Each timbre is stored as a set of .f32 binary files containing 32-bit floating-point arrays:

  • Harmonic magnitudes — Amplitude values for each harmonic partial across the pitch range
  • Spectral envelope — Formant shape curve used to weight harmonic amplitudes
  • Noise floor — Broadband noise spectrum for breathiness and consonant texture

These files are loaded at startup and held in memory for zero-latency access during synthesis.

Each preset directory contains a JSON manifest file describing the voice characteristics:

FieldTypeDescription
namestringHuman-readable preset name
idstringUnique preset identifier (used in API calls)
pitch_range[min, max]Supported pitch range in MIDI note numbers
resonanceobjectFormant resonance parameters
vibrato_defaultsobjectDefault vibrato rate, depth, and onset delay
timbresarrayList of available timbres with their binary asset paths

Use the built-in CLI inspector to examine preset data:

Terminal window
npm run inspect

This prints a table of all loaded presets with their timbre counts, pitch ranges, and file sizes.

You can also query presets through the REST API:

Terminal window
curl http://localhost:4321/api/presets

The response includes full metadata for every preset, including timbre names and parameter ranges.

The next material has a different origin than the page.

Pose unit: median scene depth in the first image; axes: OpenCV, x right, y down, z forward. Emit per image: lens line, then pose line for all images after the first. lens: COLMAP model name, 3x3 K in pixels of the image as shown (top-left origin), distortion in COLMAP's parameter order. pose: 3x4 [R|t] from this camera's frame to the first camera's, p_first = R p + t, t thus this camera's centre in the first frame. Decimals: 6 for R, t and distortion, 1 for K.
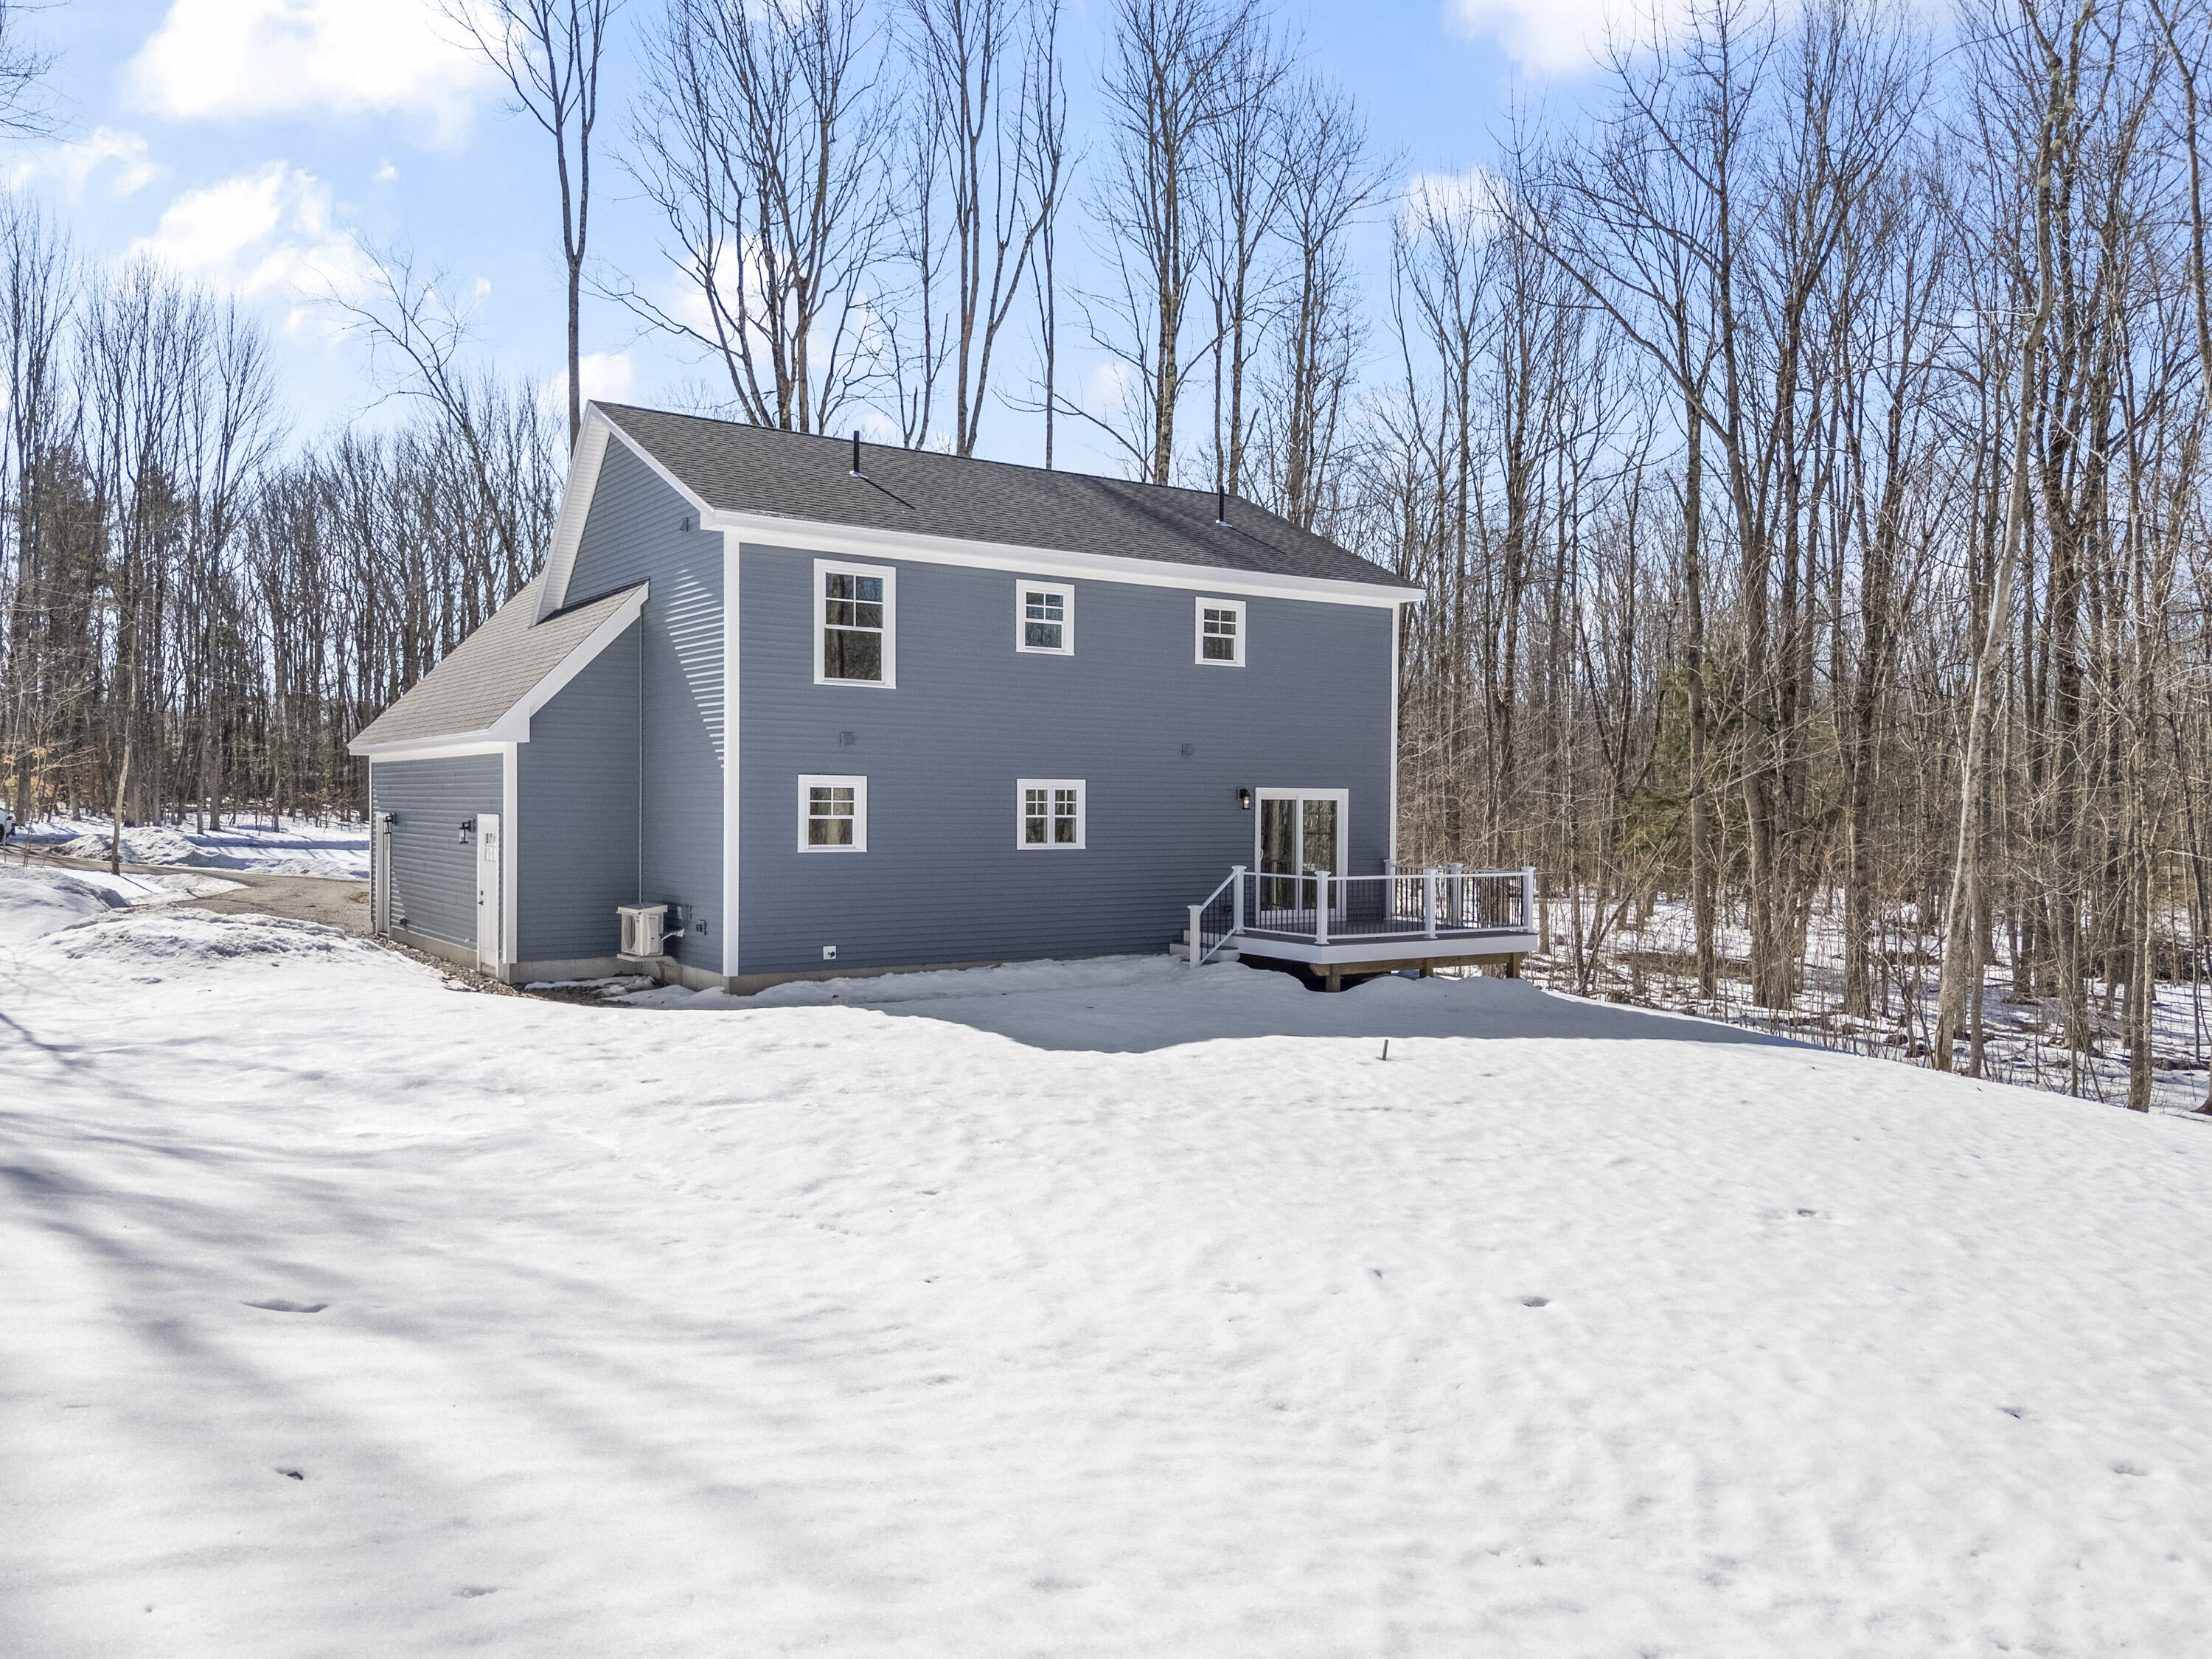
lens RADIAL K [[1658.6, 0, 1117.8], [0, 1658.6, 826.5], [0, 0, 1]] dist [0.056569, -0.044038]
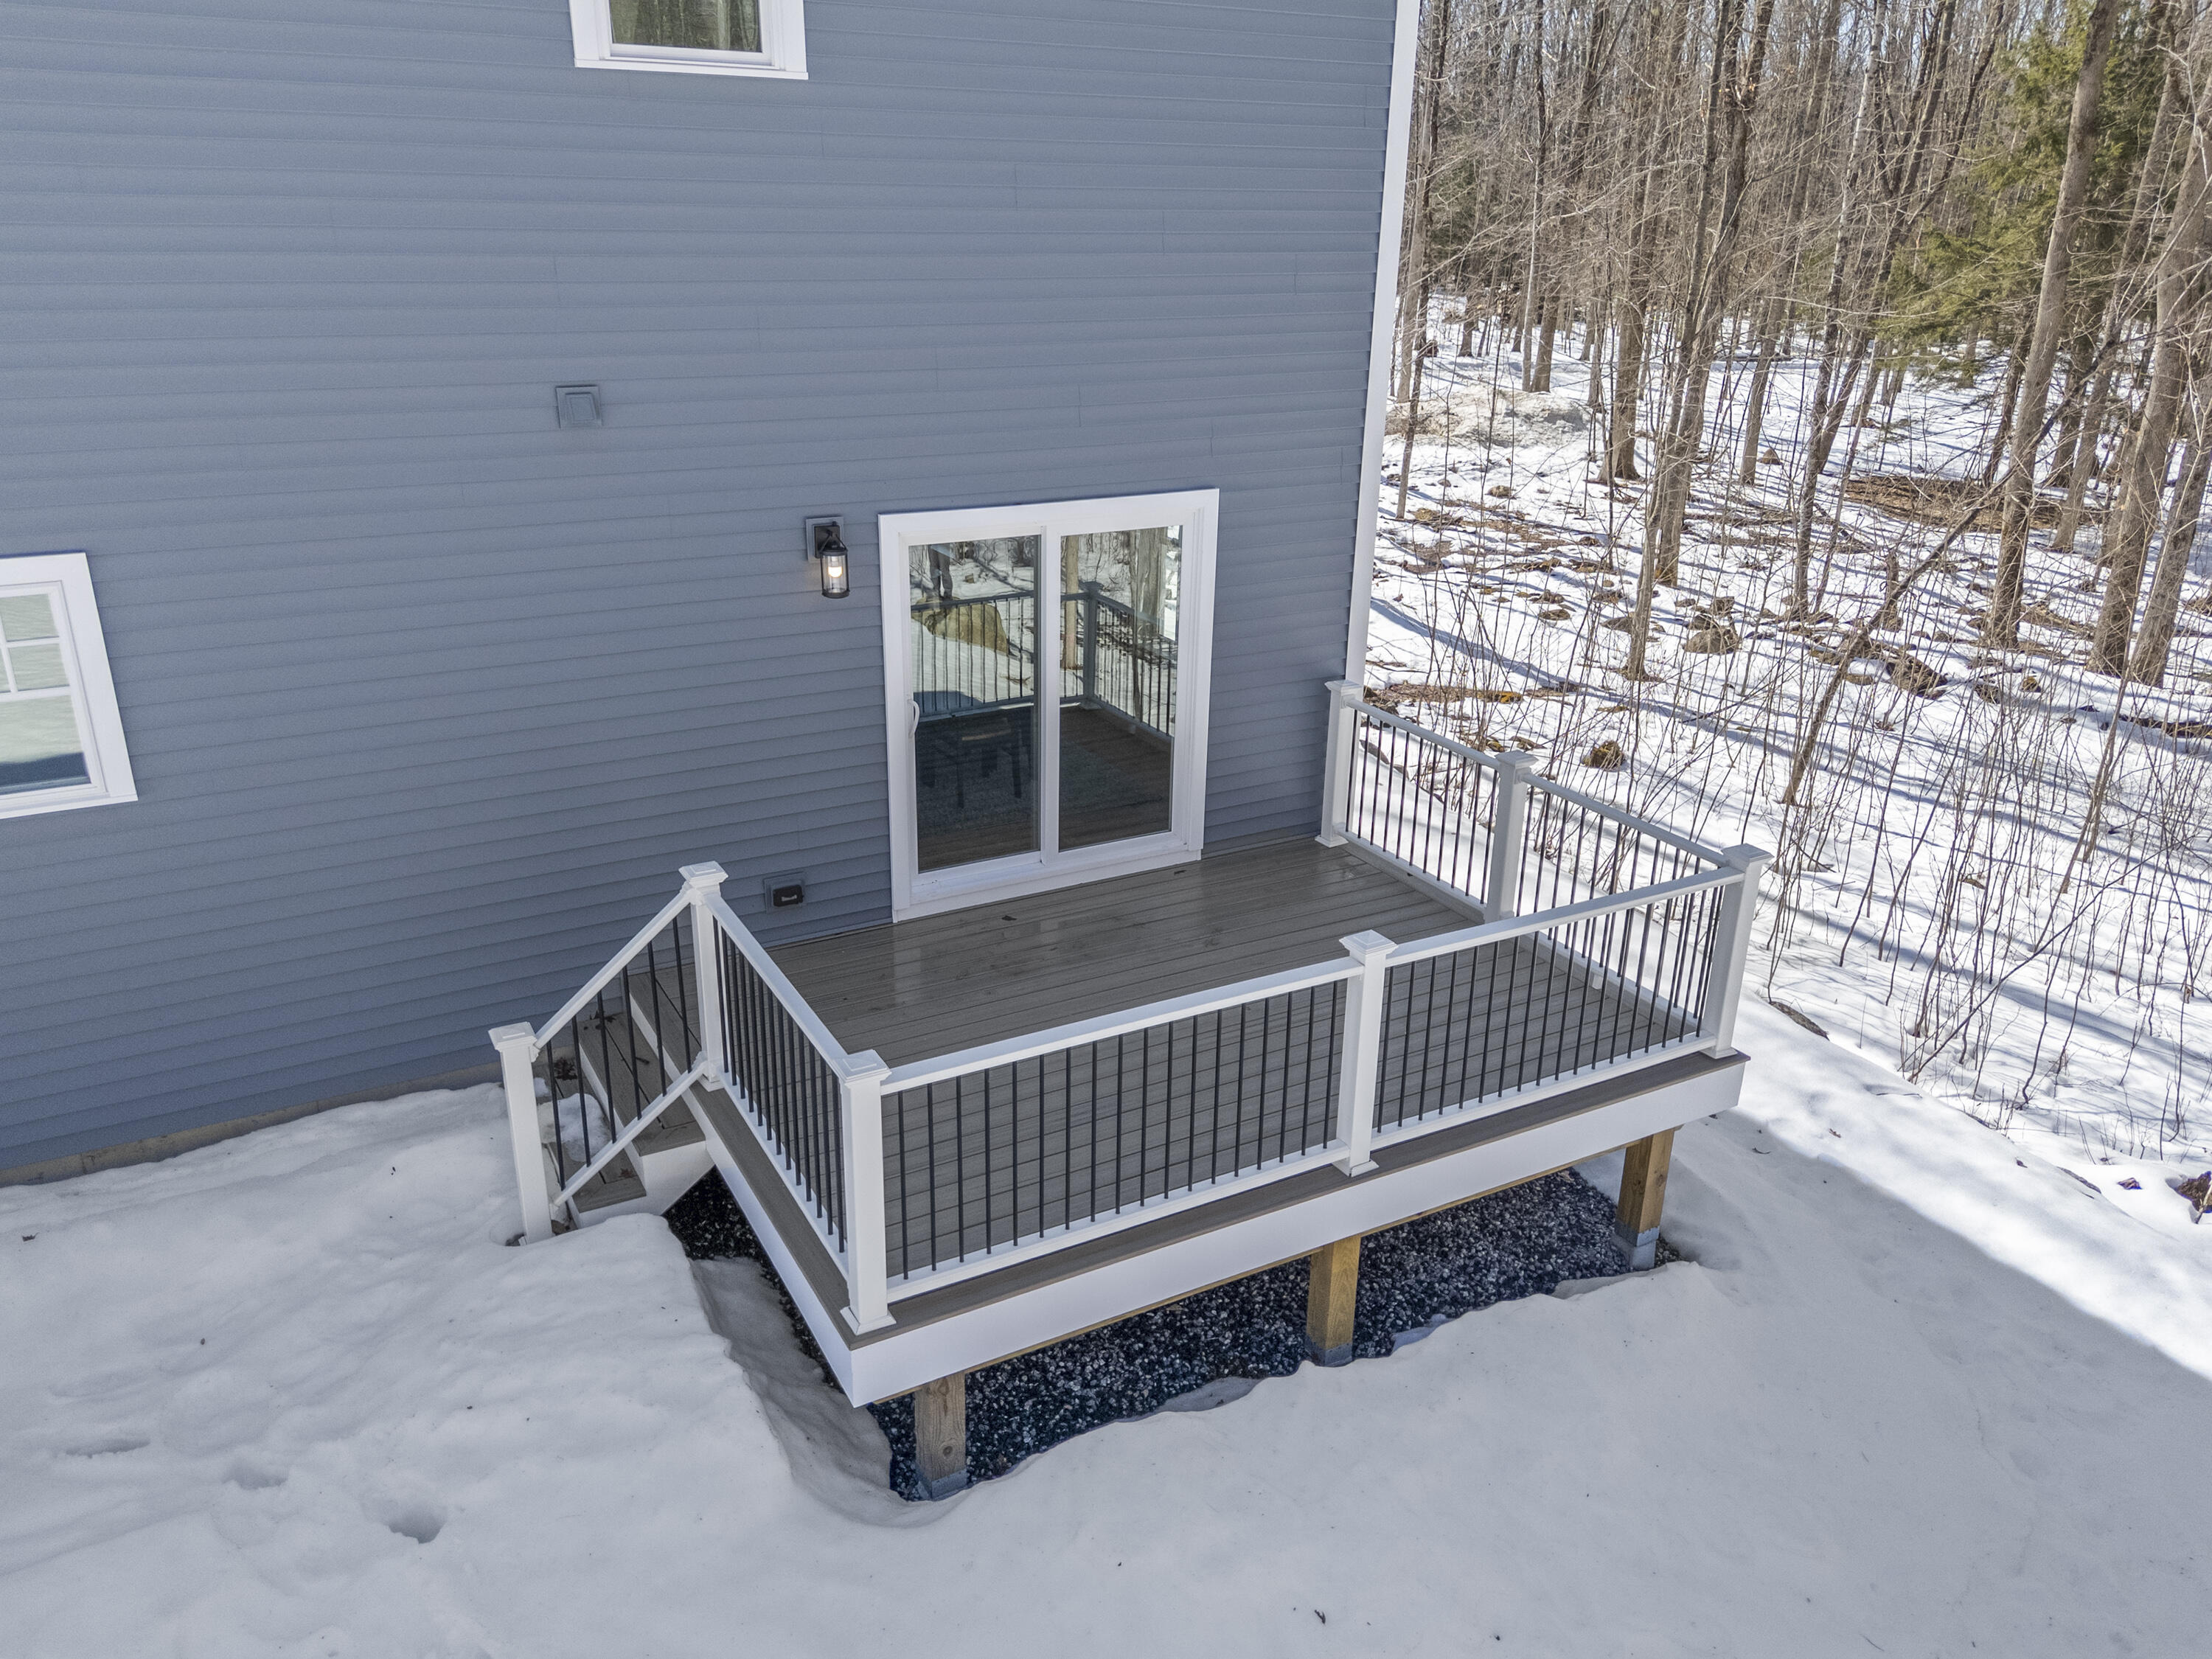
lens RADIAL K [[1658.6, 0, 1117.8], [0, 1658.6, 826.5], [0, 0, 1]] dist [0.056569, -0.044038]
pose [[0.995227, 0.040787, -0.088653, 0.152394], [-0.008455, 0.941089, 0.338053, -0.070880], [0.097218, -0.335690, 0.936942, 0.670008]]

When rendering a score (via the cockpit UI or the REST API), specify the preset by its id:

{
"preset": "kokoro-af-heart",
"score": { ... },
"polyphony": 8,
"seed": 42
}

The engine resolves the preset, loads its binary timbre data, and uses it for the entire render. Changing the preset produces a different voice while keeping the same score and timing.

Presets with multiple timbres support real-time timbre morphing via the XY pad in live mode. The X axis interpolates between timbres, blending their spectral characteristics smoothly. In score mode, per-note timbre values select or blend between available timbres.